“No rush, no fuss, no bother,” said a certain Pooh bear, and though he wasn’t the sharpest tool in the tool shed, Winnie-the-Pooh just might be on to something.
When someone tells you to don’t rush, what does it mean? It could mean to Think! Think! Think! like the Pooh bear when he’s sitting on his log, trying to figure out a problem. It could also mean to slow down — to stop and smell the roses, so to speak. You can apply Pooh’s philosophy to just about everything in life, from doing a puzzle, to getting a new car, to starting a relationship — and yes, even to having sex. If you’re rushing to have sex, either because someone’s pressuring you (your boyfriend or girlfriend, your friends, your clique), or because you’re pressuring yourself , then something’s wrong here. Slow down! Give yourself time to Think! Think! Think! it through.

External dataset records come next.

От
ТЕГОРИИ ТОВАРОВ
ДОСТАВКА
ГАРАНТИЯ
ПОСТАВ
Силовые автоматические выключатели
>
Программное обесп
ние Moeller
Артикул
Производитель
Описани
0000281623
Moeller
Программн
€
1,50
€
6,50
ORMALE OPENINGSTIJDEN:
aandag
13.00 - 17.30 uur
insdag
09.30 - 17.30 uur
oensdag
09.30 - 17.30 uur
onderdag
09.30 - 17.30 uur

Let me make this clear: SEX IS NOT SCARY. Important parts of you won’t fall off when you have sex. A dragon doesn’t lurk “down there.” Sex can actually be GREAT.
But sex isn’t a game, even if it is “fun.” And it’s definitely not the answer to your problems either. Sex won’t “fix” your relationship if it’s falling apart; sex won’t help your self-esteem either. It’s not the remedy to loneliness. One night stands and flings might seem exciting in Hollywood but in reality they can lead to heartbreak, depression, and a sense of loss and anxiety.

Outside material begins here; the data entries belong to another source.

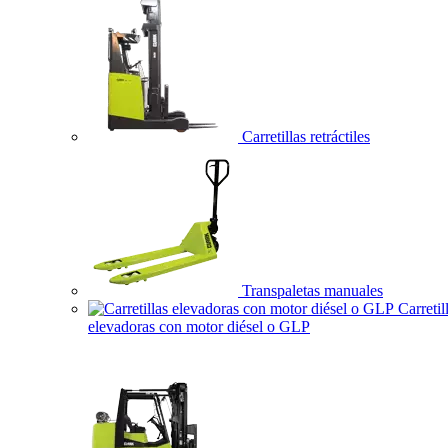
Carretillas retráctiles
Transpaletas manuales
Carretil
elevadoras con motor diésel o GLP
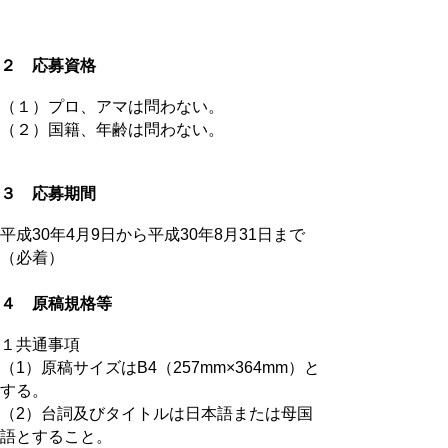
２ 応募資格
（１）プロ、アマは問わない。
（２）国籍、年齢は問わない。
３ 応募期間
平成30年4月9日から平成30年8月31日まで
（必着）
４ 原稿規格等
１共通事項
（1）原稿サイズはB4（257mm×364mm）と
する。
（2）台詞及びタイトルは日本語または母国
語とすること。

Sex can be great, but the consequences are a completely different story. It’s not sex, but STDs (sexually transmitted diseases) that will give you spots on your parts. And a baby’s not technically a dragon, but a baby is a very real, very potential consequence of sex.
So before you have sex, think it through! Remind yourself that sex isn’t required to show how much you love someone. There are countless of ways to show how much you care, from hugs to kisses, to gifts and simple phrases like thank you and I love you and We should watch that movie you always wanted to see. Sex isn’t a game because your feelings aren’t meant to be toyed with; your body is yours and should never be used for someone or something else.
Lastly, sex should be something that’s enjoyed, not something you were pressured into because someone tells you that “everybody’s doing it,” “you’re too scared,” or the traditional excuse of “you don’t love me enough!” If they don’t respect your decision to not have sex, or if they refuse to “love” you because you aren’t giving them sex, then they truly don’t love you, respect you, or deserve you.
So don’t rush the sex!! If you don’t rush into sex then you won’t have to fuss about whether pregnancy tests will be positive, or if you’ll get weird spots “down there.” You won’t have to bother with the bad taste lingering in your mouth because this time wasn’t the right time for you.